The goal is to get this bear some help and soon so that he can hopefully bulk up enough to survive the winter."
The Pennsylvania Game Commission set a humane trap, however that yielded no results, but Monday a group of awesome animal lovers set out to help.
According to Pennlive.com, Shawn Balcita, Dean Hornberger, Eric Kribbel and Samantha Eigenbrod who filmed the bear's release on her cellphone, managed to track down the bear, wrestle the 180 animal to the ground and began the torturous task of removing a "maxi" from the bear's head.
A "maxi" is the black air bag that provides the cushioning between a tractor and a trailer. How the young bear managed to get his head caught is still a mystery, but the bear's neck was tightly secured by the bag's metal rim.

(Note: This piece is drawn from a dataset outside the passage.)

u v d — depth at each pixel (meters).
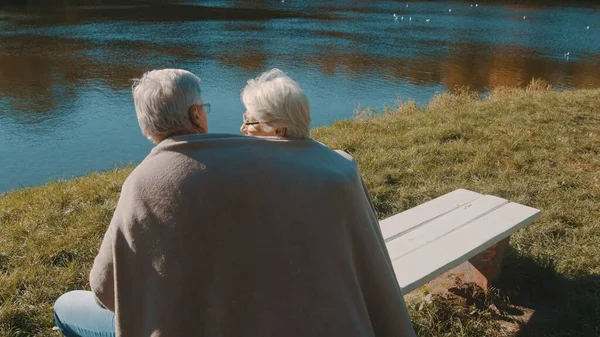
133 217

It took the rescuers 20 minutes to free the bear using a hacksaw; the young bear was described as "exhausted." (who wouldn't be with a bag tied around one's head?) Fortunately a little hole at the top of the bag allowed the bear to eat a little food and drink water which saved his life.
The moment the bear was free, up he went and fled into the woods. Aside from a few minor scratches, the rescuers were all fine.
"Run little bear run."
Many thanks to the brave rescuers, but they do want to warn everyone not to try this on your own. These people have experience as wildlife rescuers; this is not a job for amateurs.